• [Saved data entries]:
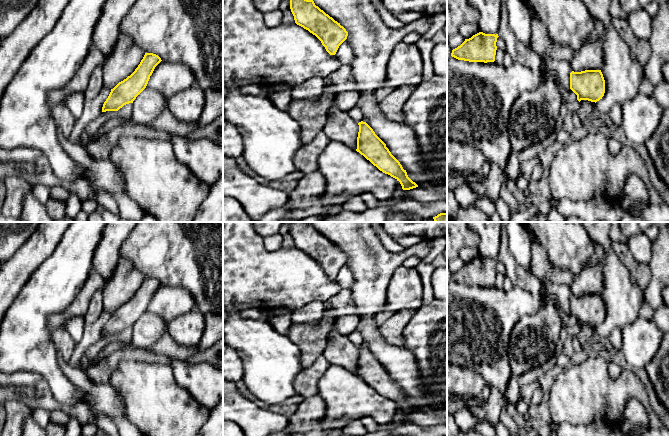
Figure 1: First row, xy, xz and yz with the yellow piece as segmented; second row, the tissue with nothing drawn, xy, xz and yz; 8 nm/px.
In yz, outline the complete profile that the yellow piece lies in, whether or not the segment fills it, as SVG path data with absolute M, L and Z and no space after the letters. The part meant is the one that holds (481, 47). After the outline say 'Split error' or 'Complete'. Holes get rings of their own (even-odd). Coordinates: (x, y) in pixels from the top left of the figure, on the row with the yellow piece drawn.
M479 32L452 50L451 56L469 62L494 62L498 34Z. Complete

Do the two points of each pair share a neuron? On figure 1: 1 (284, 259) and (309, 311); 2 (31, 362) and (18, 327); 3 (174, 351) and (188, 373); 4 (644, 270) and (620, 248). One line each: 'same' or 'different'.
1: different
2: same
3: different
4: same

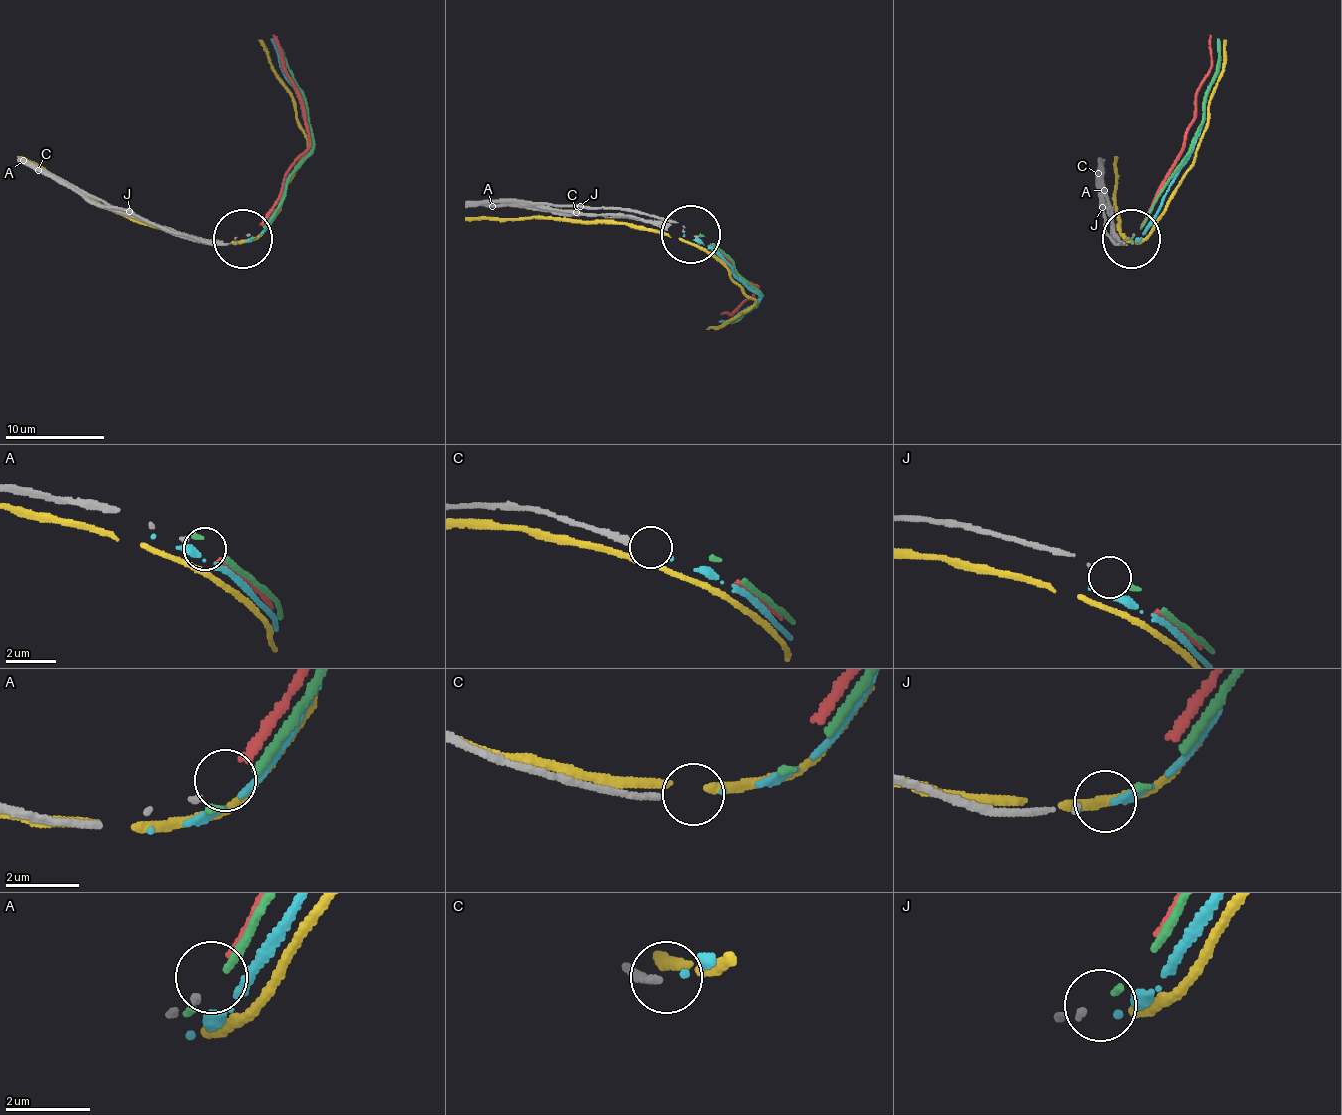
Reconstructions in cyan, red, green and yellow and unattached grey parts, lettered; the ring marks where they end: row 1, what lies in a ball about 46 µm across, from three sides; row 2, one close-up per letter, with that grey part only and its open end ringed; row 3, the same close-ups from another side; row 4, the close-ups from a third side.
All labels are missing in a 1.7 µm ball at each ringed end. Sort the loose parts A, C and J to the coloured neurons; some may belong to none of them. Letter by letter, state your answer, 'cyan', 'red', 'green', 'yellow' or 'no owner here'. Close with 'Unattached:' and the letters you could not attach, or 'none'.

• [Problem description]:
Scan the records above, then copy out each line that mentions "ball".

• [Solution below]:
Reconstructions in cyan, red, green and yellow and unattached grey parts, lettered; the ring marks where they end: row 1, what lies in a ball about 46 µm across, from three sides; row 2, one close-up per letter, with that grey part only and its open end ringed; row 3, the same close-ups from another side; row 4, the close-ups from a third side.
All labels are missing in a 1.7 µm ball at each ringed end. Sort the loose parts A, C and J to the coloured neurons; some may belong to none of them. Letter by letter, state your answer, 'cyan', 'red', 'green', 'yellow' or 'no owner here'. Close with 'Unattached:' and the letters you could not attach, or 'none'.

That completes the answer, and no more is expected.